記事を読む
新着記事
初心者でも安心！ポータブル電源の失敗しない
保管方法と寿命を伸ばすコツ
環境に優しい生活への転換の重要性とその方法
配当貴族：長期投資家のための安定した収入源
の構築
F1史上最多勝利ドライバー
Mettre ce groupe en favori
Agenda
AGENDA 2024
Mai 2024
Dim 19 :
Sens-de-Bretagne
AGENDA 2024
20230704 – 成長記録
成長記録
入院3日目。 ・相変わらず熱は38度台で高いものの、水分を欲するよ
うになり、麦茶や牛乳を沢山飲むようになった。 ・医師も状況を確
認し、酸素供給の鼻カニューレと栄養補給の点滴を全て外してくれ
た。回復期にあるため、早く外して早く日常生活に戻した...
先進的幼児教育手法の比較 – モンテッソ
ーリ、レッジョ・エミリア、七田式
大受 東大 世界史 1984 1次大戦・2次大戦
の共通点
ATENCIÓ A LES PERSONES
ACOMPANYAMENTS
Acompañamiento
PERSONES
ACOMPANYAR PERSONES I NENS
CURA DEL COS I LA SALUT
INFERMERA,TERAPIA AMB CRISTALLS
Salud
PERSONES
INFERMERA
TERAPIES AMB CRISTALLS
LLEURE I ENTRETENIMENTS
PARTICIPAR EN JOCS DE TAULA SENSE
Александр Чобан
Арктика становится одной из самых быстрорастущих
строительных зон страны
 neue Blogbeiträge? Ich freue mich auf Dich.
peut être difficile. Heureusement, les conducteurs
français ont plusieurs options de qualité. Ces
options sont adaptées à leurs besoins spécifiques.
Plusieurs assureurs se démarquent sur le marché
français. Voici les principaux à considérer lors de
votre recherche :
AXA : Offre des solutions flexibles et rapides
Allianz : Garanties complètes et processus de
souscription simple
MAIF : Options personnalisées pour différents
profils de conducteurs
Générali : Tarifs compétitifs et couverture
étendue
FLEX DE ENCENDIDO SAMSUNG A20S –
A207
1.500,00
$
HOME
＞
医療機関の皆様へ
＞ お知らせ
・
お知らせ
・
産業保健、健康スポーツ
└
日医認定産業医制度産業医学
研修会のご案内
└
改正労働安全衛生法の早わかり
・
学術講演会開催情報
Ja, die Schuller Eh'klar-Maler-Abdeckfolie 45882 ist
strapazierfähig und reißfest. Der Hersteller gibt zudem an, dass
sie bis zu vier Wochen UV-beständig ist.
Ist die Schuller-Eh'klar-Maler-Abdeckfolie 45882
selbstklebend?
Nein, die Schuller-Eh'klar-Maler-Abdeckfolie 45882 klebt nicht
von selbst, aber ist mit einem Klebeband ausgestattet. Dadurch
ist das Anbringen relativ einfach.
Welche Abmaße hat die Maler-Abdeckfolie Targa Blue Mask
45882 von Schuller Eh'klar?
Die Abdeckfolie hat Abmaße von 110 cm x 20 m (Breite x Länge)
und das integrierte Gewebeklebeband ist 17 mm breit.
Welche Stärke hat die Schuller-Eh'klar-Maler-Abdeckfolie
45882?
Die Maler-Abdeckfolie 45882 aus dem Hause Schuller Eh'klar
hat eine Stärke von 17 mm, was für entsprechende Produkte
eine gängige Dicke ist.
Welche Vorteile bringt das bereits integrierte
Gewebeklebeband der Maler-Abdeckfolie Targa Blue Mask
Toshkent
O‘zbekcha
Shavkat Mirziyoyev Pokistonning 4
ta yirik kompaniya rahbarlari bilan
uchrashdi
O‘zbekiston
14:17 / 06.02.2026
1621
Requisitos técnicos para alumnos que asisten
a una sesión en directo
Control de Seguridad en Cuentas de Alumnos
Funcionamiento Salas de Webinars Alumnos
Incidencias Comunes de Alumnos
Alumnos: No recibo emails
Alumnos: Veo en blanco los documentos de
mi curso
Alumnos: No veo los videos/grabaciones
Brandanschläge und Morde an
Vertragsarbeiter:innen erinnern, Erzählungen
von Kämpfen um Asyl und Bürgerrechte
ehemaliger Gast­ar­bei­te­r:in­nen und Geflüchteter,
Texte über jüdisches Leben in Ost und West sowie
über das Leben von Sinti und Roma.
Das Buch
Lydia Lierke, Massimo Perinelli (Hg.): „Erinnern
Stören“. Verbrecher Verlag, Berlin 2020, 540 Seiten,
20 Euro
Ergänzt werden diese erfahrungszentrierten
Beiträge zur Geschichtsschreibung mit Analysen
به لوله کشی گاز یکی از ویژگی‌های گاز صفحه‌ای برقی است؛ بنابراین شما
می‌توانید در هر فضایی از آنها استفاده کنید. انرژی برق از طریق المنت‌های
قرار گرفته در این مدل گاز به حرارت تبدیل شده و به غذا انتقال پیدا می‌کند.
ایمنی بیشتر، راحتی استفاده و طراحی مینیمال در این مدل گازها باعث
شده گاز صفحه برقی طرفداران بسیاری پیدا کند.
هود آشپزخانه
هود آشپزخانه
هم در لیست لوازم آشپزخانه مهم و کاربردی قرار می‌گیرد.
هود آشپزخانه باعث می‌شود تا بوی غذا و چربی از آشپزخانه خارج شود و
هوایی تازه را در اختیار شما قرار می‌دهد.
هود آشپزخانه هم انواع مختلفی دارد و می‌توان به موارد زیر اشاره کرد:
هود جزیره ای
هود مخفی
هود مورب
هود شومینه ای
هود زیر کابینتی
- - - - -
• _Exercise requirements_: Pick out every line in the entries above that contains the string "برقی". Match case exactly.

• _Output_:
به لوله کشی گاز یکی از ویژگی‌های گاز صفحه‌ای برقی است؛ بنابراین شما
شده گاز صفحه برقی طرفداران بسیاری پیدا کند.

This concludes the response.